Dick's Challenges: Foot Traffic, Sharp Competition
But Dick’s faces many challenges. Like many retailers, the company enjoyed strong sales during the global pandemic as people sought to comfort and entertain themselves at home by buying lots of stuff over the internet.
But pandemic-goosed sales have receded as government stimulus programs ended and inflation-wary consumers have cut discretionary spending. As a result, several major retailers have slashed inventories and forecast comparable sales in a range of flat to single-digit declines for this year.

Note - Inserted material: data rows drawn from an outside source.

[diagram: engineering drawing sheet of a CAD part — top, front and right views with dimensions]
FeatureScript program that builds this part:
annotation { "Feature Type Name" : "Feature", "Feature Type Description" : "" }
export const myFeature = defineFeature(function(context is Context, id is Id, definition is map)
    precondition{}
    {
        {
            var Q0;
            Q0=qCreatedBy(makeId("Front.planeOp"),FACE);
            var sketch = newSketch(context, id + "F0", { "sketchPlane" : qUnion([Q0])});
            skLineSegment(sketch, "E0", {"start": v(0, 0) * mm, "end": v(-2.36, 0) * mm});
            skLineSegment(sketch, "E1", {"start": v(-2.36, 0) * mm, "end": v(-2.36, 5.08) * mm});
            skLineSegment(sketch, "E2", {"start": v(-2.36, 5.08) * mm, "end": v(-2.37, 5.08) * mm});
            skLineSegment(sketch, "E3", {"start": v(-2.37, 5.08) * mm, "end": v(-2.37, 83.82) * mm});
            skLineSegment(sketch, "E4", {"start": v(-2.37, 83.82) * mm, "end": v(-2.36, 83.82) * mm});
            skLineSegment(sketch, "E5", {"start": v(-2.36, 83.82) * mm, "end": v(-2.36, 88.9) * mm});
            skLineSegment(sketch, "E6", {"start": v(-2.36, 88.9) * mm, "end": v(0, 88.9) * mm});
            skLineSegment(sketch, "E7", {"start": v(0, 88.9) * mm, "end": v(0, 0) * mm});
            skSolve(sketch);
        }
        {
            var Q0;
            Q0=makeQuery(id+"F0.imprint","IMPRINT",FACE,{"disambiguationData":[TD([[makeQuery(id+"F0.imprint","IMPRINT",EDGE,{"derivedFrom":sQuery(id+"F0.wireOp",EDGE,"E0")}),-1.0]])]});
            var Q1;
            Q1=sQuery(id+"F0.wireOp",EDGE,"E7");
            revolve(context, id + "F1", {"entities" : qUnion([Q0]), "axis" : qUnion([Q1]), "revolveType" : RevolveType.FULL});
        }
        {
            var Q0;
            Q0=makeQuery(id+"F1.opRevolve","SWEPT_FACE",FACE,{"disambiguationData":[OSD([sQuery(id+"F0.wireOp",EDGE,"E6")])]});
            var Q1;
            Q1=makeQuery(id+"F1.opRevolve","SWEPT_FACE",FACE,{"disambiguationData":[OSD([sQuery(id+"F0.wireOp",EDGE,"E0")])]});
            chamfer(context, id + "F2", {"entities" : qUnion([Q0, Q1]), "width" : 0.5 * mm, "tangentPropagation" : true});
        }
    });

Dick’s reported flat same-store sales for 2022 and expects this year's figure to be flat to as much as a gain of 2%.
As the pandemic receded, store traffic to Dick’s stores actually fell three out of the four quarters last year versus 2021, according to data by Placer.ai.
In the third and fourth quarters, traffic declined 5.6% and 2.8% respectively from the year-earlier periods.
Dick’s also faces strong competition from rivals like Hibbett (HIBB), which is not only growing overall visit numbers but making significant progress increasing its share of returning visitors, Placer.ai data show.
In 2019, 84.2% of Dick’s visitors visited a Dick’s store at least twice while Hibbett saw just a 61.3% share of return visitors. By 2022, those numbers had declined by 3.4 percentage points for Dick's while increasing by 6.5 percentage points for Hibbett.
But Hobart noted to investors that the $140 billion sports retail market is still highly fragmented and thus remains up for grabs. Dick’s controls just about 8% of that market.
She hopes that Dick’s House of Sport will add some percentage points to the company’s corner over the next several years.